|Seema Verma leading a state health care policy panel discussion|
It turns out that there is another high-paid consultant who has been with the agency since the days of the O'Bannon administration who has an equally troubling conflict of interest. The Star's Tony Cook has an excellent investigative story describing the two masters FSSA consultant Seema Verma has been serving for some time. Verma is the owner of SVC, Inc., a business which lists its business address at her upscale home in The Woods at Williams Creek subdivision in Carmel where I'm pretty sure the covenants don't permit you to operate a business. As Cook's story points out, she and her company's employees share offices within FSSA's state office building offices downtown to perform their high-level health care consulting role for the agency. Prior to becoming an FSSA consultant, Verma served as Vice-President of Policy & Planning for the Marion Co. Health & Hospital Corporation where Mitch Roob once served as CEO. According to Cook, Verma has assumed the state's lead role in developing the Healthy Indiana Plan, Indiana's alternative health insurance plan to Obamacare.

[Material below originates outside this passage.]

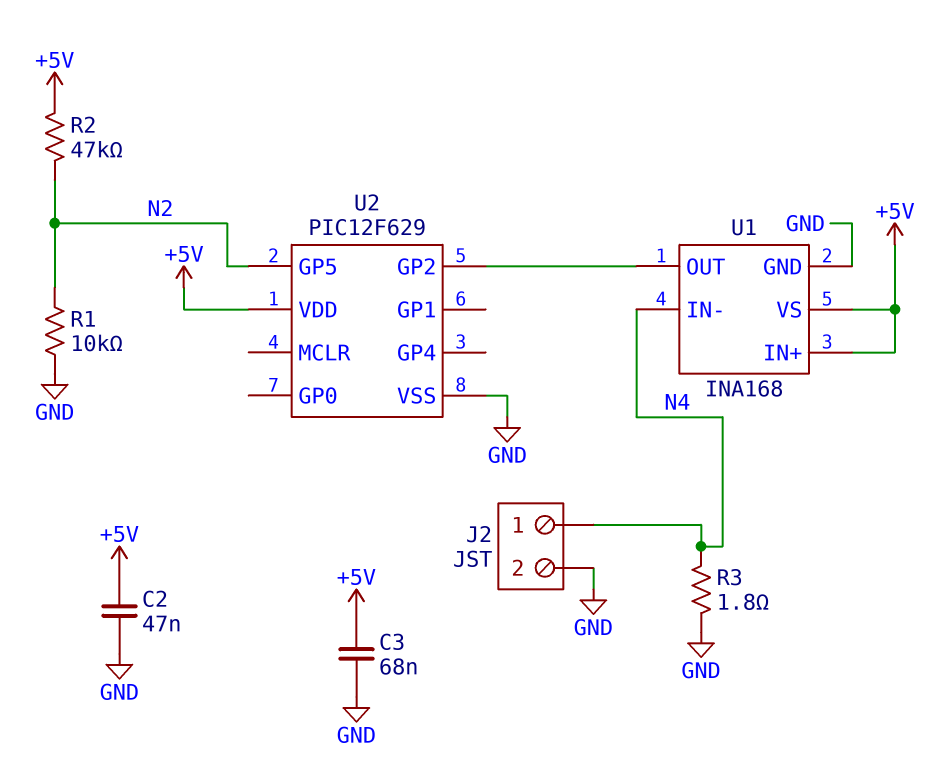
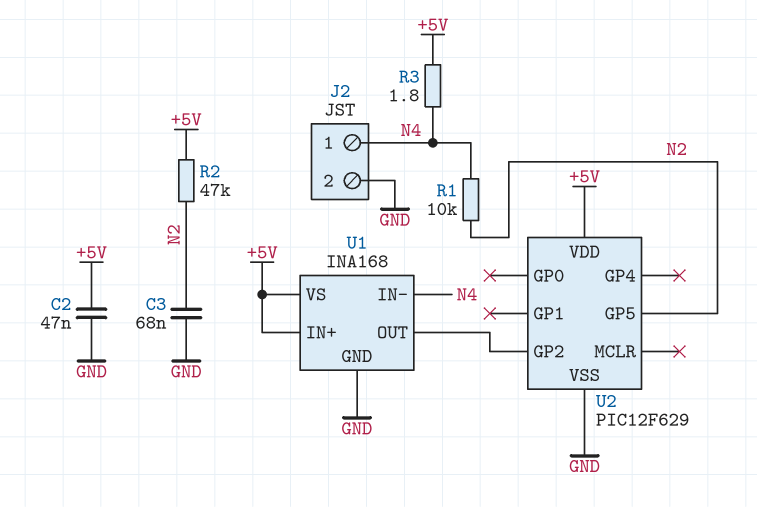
C3: 68nF (+5V, GND) -> 68nF (GND, N2)
R1: 10k (GND, N2) -> 10k (N2, N4)
R3: 1.8 (GND, N4) -> 1.8 (+5V, N4)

So what's the problem? Well, according to Cook's story, Verma has been consulting another IT company doing business with FSSA at the same time she and her employees occupy offices in the state office building as a captive agency contractor. Under a contract with HP, Verma can earn up to $1 million, which is a drop in the bucket for the nearly $500 million HP has won in state contracts during her tenure as FSSA's chief health policy consultant. Verma's state contracts for health care consulting have totaled more than $3.5 million to date, over $1 million of which she earned in the last year alone. What is disturbing is that Verma's role as a consultant to HP was fully disclosed and signed off on by state officials as totally kosher. A spokesperson for Gov. Pence defended Verma, noting that she has "played a valuable role in the state's health care policy since the O'Bannon administration." Verma's paid spokesman, Lou Gerig, tells Cook that her role as a subcontractor to HP was spelled out in HP's contracts with the state.
According to Cook's story, her power and influence within FSSA cannot be understated. It sounds like her obvious conflict of interest might not have even come to light had she not butted heads with former FSSA Secretary Debra Minott. It was Minott who lost her job, not Verma. Cook says that Verma's contractual role with HP came as a big surprise to Minott when she discovered it in 2013 after a dispute over one of its invoices. According to Minott, HP dispatched Seema to visit the agency's CFO about resolving the disputed invoice. "I was troubled because I thought Seema was our consultant," Minott told Cook.
Ethics experts agree there is a problem with Verma serving two masters. State lawmakers to whom Cook spoke were also surprised to learn of the arrangement, both as to the size of her contract and the dual, conflicting consulting role. Cook's story doesn't touch on this point, but I noticed that several of the employees listed on SVC's website are former employees of FSSA. Stephanie Baume worked in the Office of Medicaid Policy & Planning where she administered the Hoosier Heathwise plan before joining SVC. Nicole Spears worked as an integration manager within OMPP before joining Verma's company. Kelly Greene served as FSSA's general counsel before she joined SVC. It's no wonder she wields so much power within the agency. People can leave the state payroll and join her firm as consultants to their former employer earning more than they earned in their prior roles as state employees.